Sir and I zapped off to Vegas last weekend to celebrate a friend – Scuba’s – something-something birthday along with friends, Rocket and his lovely lady wife, Rockette, and Scuba’s equally lovely son, Scuba Jr. and his very lovely wife, Mrs. Scuba Jr.
Scuba had decided we needed to try a steak house we’d seen for many years but had never tried.
We’d never tried it because it had a dress code, and somehow we just never managed to bring the correct amount of bling to frequent it. But this time, forewarned, we had the appropriate clobber so we knew we would fit right in.
I knew something was somewhat awry before we even went through the door, stopped, as we were, by a gentleman and his entourage on their way out. The reason I just knew something was in the direction of up was that I was rather taken aback by this guys knees, clearly visible as they were beneath his cargo shorts and above his flip flops. I checked the door, and yep, there it was, the dress code.
“Resort Casual” it said.
Thinking “Beach Sloppy” might have been the more correct term, we entered this fine establishment at the appointed hour to be greeted by black-clad hostesses and wait-staff who went into extremely busy mode as they hied hither and thither to ready our table. Obviously our idea of punctuality didn’t quite meet theirs, but looking forward to a fine meal we bided our time.
Finally seated at our table, beautifully bedecked with white linen, fine china plates and multitudinous glassware, we were handed our menus.
Backed with a very solid leather stabilizer the menu proved a tad tricky as it measured about the height and width of a broadsheet newspaper, so it having been placed in our hands it was in fact impossible to put down without causing the Great Crystal Disaster of 2008.
Our server bustled over, introduced himself and proceeded to clear the fine china and all the glassware. At this point I realize that the waiters had all been hired solely on their ability to look further down their noses at their customers than other wannabe servers, as I swear he was clearing the table in case we got rowdy and started throwing plates.
Taking our wine order he hithered and thithered with a goodly amount of dithering, and returned some time later I swear with exactly the same glasses he’d just removed. Maybe he took them off to count them in case we’d had designs on pinching them and stowing them in our purses.
Now I’m quite a happy diner, and I know this is a pricey joint and I am ready for it. But this place somewhat rocked me as I realized I was not choosing the wine and food by its name, it’s variety or its stature in the World of Gourmet, but rather by the price.
The term “steakhouse” was obviously used rather loosely, as there was a paltry variety of cow from which to choose, but I guess it was a pretty decent cow which had been selected for the evening as I believe its breed was Golden Calf. How else, I ask you, could you justify $98 for a filet if it wasn’t coated in precious metal, or at the very least massaged with vintage champagne, Kobe Beef style?

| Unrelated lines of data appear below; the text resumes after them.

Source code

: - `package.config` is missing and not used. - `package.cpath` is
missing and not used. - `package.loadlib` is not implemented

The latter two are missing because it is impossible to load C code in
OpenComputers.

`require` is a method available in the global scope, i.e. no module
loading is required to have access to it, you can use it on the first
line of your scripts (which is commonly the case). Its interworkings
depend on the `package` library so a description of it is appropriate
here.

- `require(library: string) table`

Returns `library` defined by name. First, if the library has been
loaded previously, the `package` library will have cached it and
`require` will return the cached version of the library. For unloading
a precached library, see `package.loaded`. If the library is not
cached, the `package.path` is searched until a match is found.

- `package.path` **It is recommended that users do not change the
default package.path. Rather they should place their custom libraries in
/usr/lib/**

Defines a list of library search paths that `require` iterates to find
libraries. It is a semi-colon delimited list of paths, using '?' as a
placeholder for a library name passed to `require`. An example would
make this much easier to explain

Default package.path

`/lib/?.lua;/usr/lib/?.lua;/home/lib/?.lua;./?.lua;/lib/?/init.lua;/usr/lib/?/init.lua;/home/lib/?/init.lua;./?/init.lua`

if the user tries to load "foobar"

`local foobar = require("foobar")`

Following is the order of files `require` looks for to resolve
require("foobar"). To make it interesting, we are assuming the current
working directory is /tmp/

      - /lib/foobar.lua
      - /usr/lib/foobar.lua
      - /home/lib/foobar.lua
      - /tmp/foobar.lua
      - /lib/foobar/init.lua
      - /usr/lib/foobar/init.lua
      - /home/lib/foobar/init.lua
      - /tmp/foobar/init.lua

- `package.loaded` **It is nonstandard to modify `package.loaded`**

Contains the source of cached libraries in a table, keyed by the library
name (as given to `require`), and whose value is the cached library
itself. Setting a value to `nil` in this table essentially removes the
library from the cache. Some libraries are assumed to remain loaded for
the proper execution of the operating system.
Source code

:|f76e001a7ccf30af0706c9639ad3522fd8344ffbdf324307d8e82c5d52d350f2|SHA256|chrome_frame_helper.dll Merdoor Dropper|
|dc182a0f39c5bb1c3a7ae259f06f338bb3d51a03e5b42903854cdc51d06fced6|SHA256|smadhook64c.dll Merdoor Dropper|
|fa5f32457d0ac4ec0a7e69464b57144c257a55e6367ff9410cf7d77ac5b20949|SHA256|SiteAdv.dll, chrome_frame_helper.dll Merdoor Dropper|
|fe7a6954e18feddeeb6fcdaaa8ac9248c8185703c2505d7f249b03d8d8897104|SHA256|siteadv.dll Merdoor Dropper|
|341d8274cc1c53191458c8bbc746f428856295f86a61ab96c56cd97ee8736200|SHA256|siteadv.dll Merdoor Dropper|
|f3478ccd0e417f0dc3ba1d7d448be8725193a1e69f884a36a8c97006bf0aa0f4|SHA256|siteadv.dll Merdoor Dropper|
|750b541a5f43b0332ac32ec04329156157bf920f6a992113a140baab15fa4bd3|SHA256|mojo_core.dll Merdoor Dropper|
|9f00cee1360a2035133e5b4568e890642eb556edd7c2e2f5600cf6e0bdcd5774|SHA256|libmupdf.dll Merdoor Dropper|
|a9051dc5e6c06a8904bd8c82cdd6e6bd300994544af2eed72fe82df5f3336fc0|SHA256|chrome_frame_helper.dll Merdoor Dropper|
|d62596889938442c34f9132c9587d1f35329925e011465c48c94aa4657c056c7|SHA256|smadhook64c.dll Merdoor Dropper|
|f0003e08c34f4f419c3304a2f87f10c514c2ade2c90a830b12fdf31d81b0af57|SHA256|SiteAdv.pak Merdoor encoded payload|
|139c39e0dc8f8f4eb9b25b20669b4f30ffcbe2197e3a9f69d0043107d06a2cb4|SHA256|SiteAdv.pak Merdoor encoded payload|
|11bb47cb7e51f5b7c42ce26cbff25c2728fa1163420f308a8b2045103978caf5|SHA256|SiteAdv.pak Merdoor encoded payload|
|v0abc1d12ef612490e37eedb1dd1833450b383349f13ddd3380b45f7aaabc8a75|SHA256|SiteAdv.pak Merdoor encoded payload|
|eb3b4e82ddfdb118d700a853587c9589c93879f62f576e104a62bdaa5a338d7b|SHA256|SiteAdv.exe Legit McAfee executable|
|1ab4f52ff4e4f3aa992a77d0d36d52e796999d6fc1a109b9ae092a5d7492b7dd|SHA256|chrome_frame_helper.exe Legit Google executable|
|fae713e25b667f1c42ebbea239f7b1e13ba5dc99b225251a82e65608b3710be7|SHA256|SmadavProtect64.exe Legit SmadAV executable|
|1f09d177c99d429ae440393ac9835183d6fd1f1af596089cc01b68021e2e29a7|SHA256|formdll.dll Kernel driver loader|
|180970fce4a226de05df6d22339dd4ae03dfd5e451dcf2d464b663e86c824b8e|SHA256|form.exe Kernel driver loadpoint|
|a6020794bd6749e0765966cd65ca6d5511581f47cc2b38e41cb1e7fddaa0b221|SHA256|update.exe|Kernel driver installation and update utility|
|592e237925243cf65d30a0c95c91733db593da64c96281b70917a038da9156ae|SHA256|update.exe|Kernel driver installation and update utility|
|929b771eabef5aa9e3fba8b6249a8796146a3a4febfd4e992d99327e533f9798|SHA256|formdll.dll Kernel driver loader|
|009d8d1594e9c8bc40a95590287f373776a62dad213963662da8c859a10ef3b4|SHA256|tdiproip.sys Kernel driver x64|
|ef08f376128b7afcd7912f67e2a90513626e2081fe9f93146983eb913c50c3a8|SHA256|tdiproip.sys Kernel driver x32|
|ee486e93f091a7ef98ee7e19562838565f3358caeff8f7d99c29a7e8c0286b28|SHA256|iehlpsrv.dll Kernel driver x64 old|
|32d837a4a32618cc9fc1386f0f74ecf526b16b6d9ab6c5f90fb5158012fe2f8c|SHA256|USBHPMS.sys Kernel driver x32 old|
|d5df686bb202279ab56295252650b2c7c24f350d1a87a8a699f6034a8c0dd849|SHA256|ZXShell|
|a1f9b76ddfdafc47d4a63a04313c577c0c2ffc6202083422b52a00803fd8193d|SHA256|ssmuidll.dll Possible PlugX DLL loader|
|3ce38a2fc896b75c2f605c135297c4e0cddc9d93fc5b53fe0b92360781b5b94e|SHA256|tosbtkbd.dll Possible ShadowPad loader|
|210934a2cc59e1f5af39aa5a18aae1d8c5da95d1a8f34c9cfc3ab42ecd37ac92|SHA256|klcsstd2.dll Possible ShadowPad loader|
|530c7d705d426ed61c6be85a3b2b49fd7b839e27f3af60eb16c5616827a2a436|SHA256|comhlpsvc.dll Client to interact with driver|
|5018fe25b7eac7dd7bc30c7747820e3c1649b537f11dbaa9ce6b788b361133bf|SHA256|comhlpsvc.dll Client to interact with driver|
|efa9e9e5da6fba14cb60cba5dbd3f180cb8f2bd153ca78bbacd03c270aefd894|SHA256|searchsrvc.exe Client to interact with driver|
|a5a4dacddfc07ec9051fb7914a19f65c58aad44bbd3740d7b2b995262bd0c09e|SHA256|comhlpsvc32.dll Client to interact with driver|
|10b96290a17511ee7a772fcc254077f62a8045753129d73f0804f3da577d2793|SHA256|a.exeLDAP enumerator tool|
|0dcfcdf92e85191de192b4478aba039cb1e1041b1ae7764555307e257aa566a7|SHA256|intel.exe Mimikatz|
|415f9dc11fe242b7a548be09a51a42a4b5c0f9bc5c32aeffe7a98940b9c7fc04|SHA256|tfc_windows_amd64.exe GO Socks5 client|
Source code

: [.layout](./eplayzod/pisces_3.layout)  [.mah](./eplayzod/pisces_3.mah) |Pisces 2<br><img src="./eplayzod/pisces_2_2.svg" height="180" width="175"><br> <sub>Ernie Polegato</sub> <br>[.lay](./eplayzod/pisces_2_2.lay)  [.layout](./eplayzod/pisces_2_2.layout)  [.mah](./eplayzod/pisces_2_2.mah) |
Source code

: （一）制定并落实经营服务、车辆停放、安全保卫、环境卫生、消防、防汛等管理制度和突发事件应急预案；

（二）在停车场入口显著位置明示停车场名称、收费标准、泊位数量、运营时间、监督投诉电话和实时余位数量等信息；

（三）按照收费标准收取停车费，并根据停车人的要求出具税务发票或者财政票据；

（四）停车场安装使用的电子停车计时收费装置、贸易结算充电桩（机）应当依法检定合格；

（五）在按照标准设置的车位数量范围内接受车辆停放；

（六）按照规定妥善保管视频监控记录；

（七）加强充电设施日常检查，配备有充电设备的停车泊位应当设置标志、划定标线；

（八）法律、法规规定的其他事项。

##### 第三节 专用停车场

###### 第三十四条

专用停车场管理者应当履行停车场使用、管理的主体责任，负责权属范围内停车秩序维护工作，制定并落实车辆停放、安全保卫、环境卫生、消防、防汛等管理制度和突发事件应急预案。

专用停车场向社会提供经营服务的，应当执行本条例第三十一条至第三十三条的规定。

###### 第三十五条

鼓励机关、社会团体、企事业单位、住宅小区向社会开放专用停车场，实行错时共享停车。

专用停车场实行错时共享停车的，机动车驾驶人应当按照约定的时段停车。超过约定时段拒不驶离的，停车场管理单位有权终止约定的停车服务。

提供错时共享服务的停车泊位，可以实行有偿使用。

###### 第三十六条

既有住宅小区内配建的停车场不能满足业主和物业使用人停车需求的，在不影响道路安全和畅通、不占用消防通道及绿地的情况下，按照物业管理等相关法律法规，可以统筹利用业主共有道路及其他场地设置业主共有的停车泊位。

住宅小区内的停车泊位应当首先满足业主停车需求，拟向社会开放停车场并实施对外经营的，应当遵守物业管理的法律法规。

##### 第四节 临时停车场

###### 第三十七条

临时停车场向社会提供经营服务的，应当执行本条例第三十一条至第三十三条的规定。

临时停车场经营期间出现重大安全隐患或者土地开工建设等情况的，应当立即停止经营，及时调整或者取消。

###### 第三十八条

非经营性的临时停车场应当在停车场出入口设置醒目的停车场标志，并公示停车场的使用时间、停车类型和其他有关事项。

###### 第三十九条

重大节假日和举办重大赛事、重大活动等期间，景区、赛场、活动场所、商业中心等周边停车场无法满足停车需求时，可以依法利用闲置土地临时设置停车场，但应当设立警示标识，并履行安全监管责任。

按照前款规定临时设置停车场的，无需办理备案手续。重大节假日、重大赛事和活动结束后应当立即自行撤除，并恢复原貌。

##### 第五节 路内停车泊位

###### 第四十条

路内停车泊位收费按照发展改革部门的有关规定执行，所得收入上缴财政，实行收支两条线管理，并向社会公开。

To further the shock value, this lump of Moo was unaccompanied. Solo, Nigel No-Friends in the accompaniment department. All sides were extra, to the tune of $10 a pop.
We had been advised by our wait-person that the sides were very generous and between the seven of us, we would only need five or so. How positively generous of him to offer this salutary piece of advice.
There ensued a wait, rather elongated by the fact that we obviously weren’t to be trusted with our own bottle of diamond encrusted wine and so had to do a little foot tapping while standing by for a refill, our waiter having dashed the bottle away to some ice bucket I think some way off the premises. At one point the wait turned into an exceedingly dry argument.
I hailed another server, ours having gone AWOL, to see if she could find our bottle. More waiting, she finally rushed back to breathlessly tell us that “they” were trying to find it.
Trying to find it? What, had they stored it at the cigar shop which had closed for the night? Was it holed up in a love tryst with a saucy little cabernet? Had it run away from home?
Finally located, it arrived back at our table, a little shame-faced I do believe. We assured our server that we were all over 21, and we could be trusted to look after our own bottle, thanks very much.
Our food finally arrived and to say it was the dreariest meal I’ve encountered in a long time would be an understatement. The chef had obviously locked up all the salt, pepper, herbs and spices as none were used in the preparation of any dish, each one being as bland as the next.
Despite all of that, being with friends we all had fun, but we’ve made a pact that we’d first check out our next Pay Check Restaurant for its Pretentious Gauge.
I guess the guy we’d met at the front door must have had diamond encrusted flip flops and virgin silkworm shorts.